Properties that can be configured for the HANA R-Bagging Classification algorithm.

Overview:
The Bagging algorithm, also known as “Bootstrap aggregating”, is a popular ensemble method that can be applied for classification tasks. The algorithm creates random subsets of the original dataset and performs classification on each subset. The predicted values from the classifier are aggregated to form the final prediction. This ensemble method is designed to improve the accuracy and robustness of single classification algorithm on business datasets.

The R packages that implement the algorithm are adabag and rpart.

Note

In the component, the decision tree method is selected as the classification algorithm.

Note

When the column names contain the hyphen symbol (-), use the Data Type component to re-define the column name.

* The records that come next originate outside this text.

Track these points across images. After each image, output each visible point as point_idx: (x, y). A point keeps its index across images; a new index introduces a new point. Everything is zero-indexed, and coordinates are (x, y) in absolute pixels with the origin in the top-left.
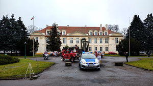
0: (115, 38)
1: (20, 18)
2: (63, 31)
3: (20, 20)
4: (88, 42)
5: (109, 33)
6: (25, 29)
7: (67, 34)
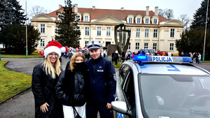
0: (170, 29)
2: (85, 15)
5: (160, 21)
6: (19, 7)
7: (92, 21)
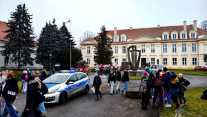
1: (64, 23)
2: (122, 36)
3: (64, 26)
4: (139, 51)
5: (199, 34)
7: (128, 40)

HANA R-Bagging Classification Properties
Table 1: Algorithm Properties
Property Description
Maximum Depth Enter the maximum node level in the final tree with the root node counted as level 0. This parameter can be set between 1 and 20 inclusive.
Minimum Split Enter the minimum number of observations required for splitting a node. The default value is 0. The parameter can be set between 0 and 500 inclusive.
Complexity Parameter Enter the complexity parameter, which saves computing time by preventing any split that does not improve the fit. The value for the parameter must be between [-1, 1), which is equal to or more than -1 and less than 1.
Number of Trees to Use Number of trees used in the forest of a decision tree algorithm. The decision tree algorithm is used for bagging. The parameter can be set between 5 and 500 inclusive.
Features Select the input columns with which you want to perform the analysis.
Target Columns Select the target column on which you want to perform the analysis.